Normal Tension Glaucoma: A Category Error
If your pressure looks normal but damage is progressing anyway, the simpler explanation is often that your pressure spikes between appointments — and nobody is looking.
If you've been diagnosed with normal tension glaucoma, the conversation in the exam room probably went something like this.
Your doctor measured your eye pressure. It came back in the normal range. But when they looked at your optic nerve, they saw signs of glaucoma damage anyway. So they explained that some people develop glaucoma even when their pressure looks fine. The diagnosis: normal tension glaucoma. The treatment plan: monitor it, maybe lower the pressure further with drops, come back in three months.
It's worth pausing on that.
Pressure looks fine. Damage is progressing anyway. The standard explanation is that your optic nerve is just unusually sensitive — that something other than pressure must be doing the damage. Maybe blood flow. Maybe genetics. Some people are just unlucky.
That can be true. But for many people who carry this diagnosis, there's a much simpler explanation that doesn't get enough attention.
Pressure isn't normal. It just looks normal at the moments your doctor measures it.
How eye pressure actually behaves
Eye pressure isn't a single steady number. It fluctuates throughout the day, sometimes by a lot. It changes with what you eat, what you drink, what medications you're on, your sleep, your activity, the time of day. Most people's pressure has a pattern — peaks at certain hours, troughs at others, spikes triggered by specific things they consume.
Your ophthalmologist sees a single number. Maybe two, if they take a second reading. Then another number three months later. Maybe four numbers in a year. From those four data points, they're trying to characterize a system that's actually changing minute to minute, hour to hour, day to day.

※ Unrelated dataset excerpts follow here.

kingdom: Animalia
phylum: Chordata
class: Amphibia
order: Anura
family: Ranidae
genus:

If your pressure spikes for three hours every morning after a particular dietary trigger, and then settles back to normal by your 10 a.m. appointment — your ophthalmologist will never see it. Your file will say your pressure is fine. And technically, at 10 a.m. on the day they measured, it was. But the damage isn't being done at 10 a.m. It's being done at 7 a.m., every morning, and nobody knows.

The gap, not a misdiagnosis
This is the gap. Not a misdiagnosis. Not a failure of your doctor. Just a fundamental limitation of trying to measure something this dynamic four times a year.
And it matters because the spikes that get missed in the exam room are often the most controllable ones. They're frequently driven by something you're eating, drinking, or taking — something you could change tomorrow if you knew it was the cause. But you can't change what you don't know about. And four data points a year aren't enough to find it.
How home tonometry changes the equation
A home tonometer lets you measure your own eye pressure. Multiple times a day. On your own schedule. In your own environment. It's not a replacement for your ophthalmologist — it's the missing layer of data underneath their care.
When you can take ten or fifteen readings a week instead of four a year, the picture changes completely. You start to see your actual pressure pattern — the daily peaks, the typical baseline, the spikes that show up after specific foods or medications. You stop guessing about whether your pressure is "really" normal and start knowing.
For someone diagnosed with normal tension glaucoma, that data is especially valuable. Because if your pressure is actually spiking, and those spikes are driving your damage, that's one of the most actionable forms of glaucoma you can have. The triggers are identifiable. The behaviors are changeable. The progression can be slowed or stopped much more directly than if you assume nothing about your pressure can be changed.
But you have to know.
Either-way framing
We're not suggesting your diagnosis is wrong. Some people genuinely do develop glaucoma that progresses at low pressure — the mechanism is real, and we'll cover it in the piece on vascular dysfunction. What we are suggesting is that for many people who carry the label, the question of whether their pressure is actually "normal" between visits has never really been answered. Home measurement is how you answer it.
If the answer turns out to be "yes, my pressure really is steady at a low level, all day, every day" — that's important information. It tells you the standard pressure-lowering approach has limited room to work, and other interventions deserve more focus.
If the answer turns out to be "actually, my pressure spikes for hours at a time and I never knew" — that's a much bigger finding. Because now you have something specific to work on, and the leverage to slow or stop your progression is dramatically higher than you thought.
Either way, you've moved from guessing to knowing. That's what home tonometry gives you.
In our equipment guide, we'll cover the home tonometers we recommend and how to choose between them. In a separate piece on technique, we'll cover how to take readings that are reliable enough to act on. But the case for home tonometry starts here — especially if you've been told your pressure is "normal" and you're watching damage progress anyway.
That's a question worth answering for yourself.